A new study suggesting gas stoves are contributing to childhood asthma rates might have people ready to ditch their stoves — but a lung expert cautions to take a deep breath before making any changes to kitchen appliances.

A study published in December in the International Journal of Environmental Research and Public Health found that nearly 13% of current childhood asthma cases in the U.S. are attributable to gas stove use in the home. Dr. Matthew Exline, a pulmonary disease and critical care physician at the Ohio State University Wexner Medical Center, said asthma is a complex issue with many causes.

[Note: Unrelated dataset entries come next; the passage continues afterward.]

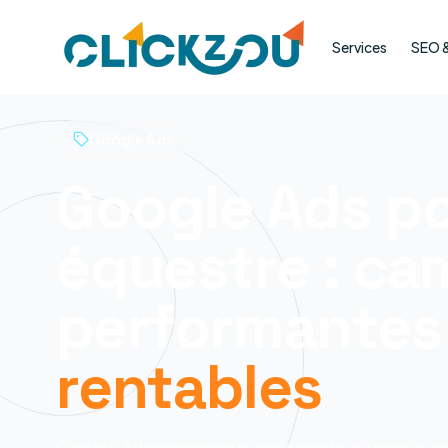
Services
SEO & 
Google Ads
Google Ads po
équestre : c
performantes
rentables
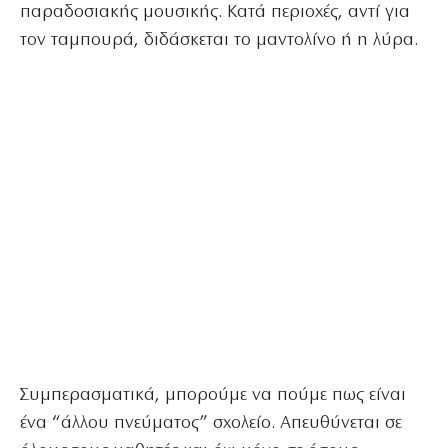
παραδοσιακής μουσικής. Κατά περιοχές, αντί για
τον ταμπουρά, διδάσκεται το μαντολίνο ή η λύρα.
Συμπερασματικά, μπορούμε να πούμε πως είναι
ένα “άλλου πνεύματος” σχολείο. Απευθύνεται σε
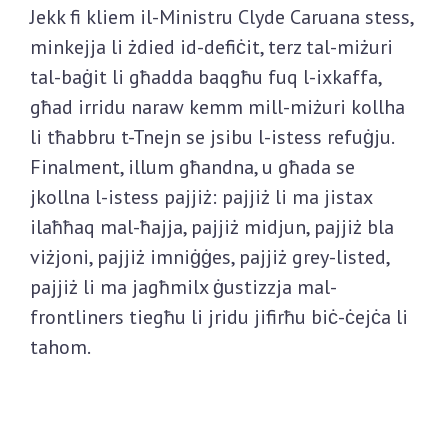
Jekk fi kliem il-Ministru Clyde Caruana stess,
minkejja li żdied id-defiċit, terz tal-miżuri
tal-baġit li għadda baqgħu fuq l-ixkaffa,
għad irridu naraw kemm mill-miżuri kollha
li tħabbru t-Tnejn se jsibu l-istess refuġju.
Finalment, illum għandna, u għada se
jkollna l-istess pajjiż: pajjiż li ma jistax
ilaħħaq mal-ħajja, pajjiż midjun, pajjiż bla
viżjoni, pajjiż imniġġes, pajjiż grey-listed,
pajjiż li ma jagħmilx ġustizzja mal-
frontliners tiegħu li jridu jifirħu biċ-ċejċa li
tahom.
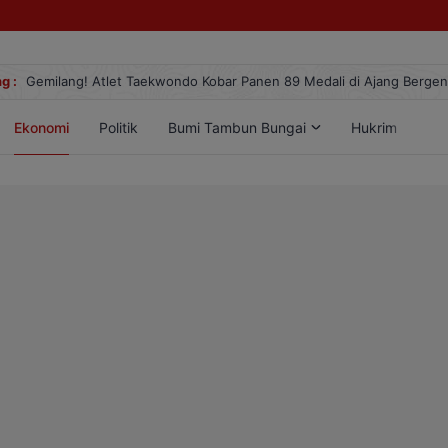
g :
Gemilang! Atlet Taekwondo Kobar Panen 89 Medali di Ajang Berge
Ekonomi
Politik
Bumi Tambun Bungai
Hukrim
Lif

“The most important message is there are a lot of things in the environment that can affect our breath health,” Exline said. “Gas stoves is one of them. But where you choose to locate your house is another. Whether you have carpet versus hardwood is another.”

With nearly one in 10 Ohioans having asthma, Ohio ranks 22nd in the country for asthma prevalence, according to the CDC. Nearly 8% of children and almost one million adults in the state have the condition.

Exline said years-long exposure to gas stoves could have caused some cases, but with or without gas stoves, asthma is here to stay. That’s why he said it’s important to take steps to mitigate symptoms, such as having proper furnace filters and washing sheets in hot water regularly to get rid of dust mites.

“We just don’t want people to panic — like don’t go and rip out your stove tonight because this story came out,” Exline said. “Because this is slowly building on decades of work.”